张旭回手捋须,却忘了手中尚有毛笔,顿时弄了自己一身墨迹淋漓,他也不着恼,只是点头大笑,笑声甚为畅快。
叶畅此时已经悄然无声地出现在那副字边上,小心翼翼将字护住,然后向着张旭行礼:“某谢过张公赐字!”
“咦?”张旭愣住了。
贺知章同样愣了一下,然后大笑:“好,你这小友,是个趣人!”
他性子洒脱,最不拘礼,叶畅这般“巧取豪夺”,看上去是占便宜,但背后何偿不是一种潇洒!

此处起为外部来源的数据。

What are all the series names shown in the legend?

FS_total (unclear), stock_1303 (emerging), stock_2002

张旭看了几上的字一眼,又看了看叶畅:“便赠与小友吧,今日先见小友两种字体,又闻小友之诗,老夫有茅塞顿开之感,可惜,可惜,还是少了些……”
话说到这,他又沉浸在自己的书艺之中去了。叶畅等那字干了,喜滋滋地将之卷起:这可是传家宝级别的好东西,甚至用不了几百年,仅是几十年后,这字便可价值千金,那个时候自己不必再劳神劳心,只要卖一幅字,便可以吃用十年了。
想到这,他打定主意,这些时日,定然要从张旭那边多骗一些真迹来。
“张公不必着急,这几日我再想想,或者还能想出一些来。”叶畅假心假意地道:“我梦中见过的字体,可不只这两三种。”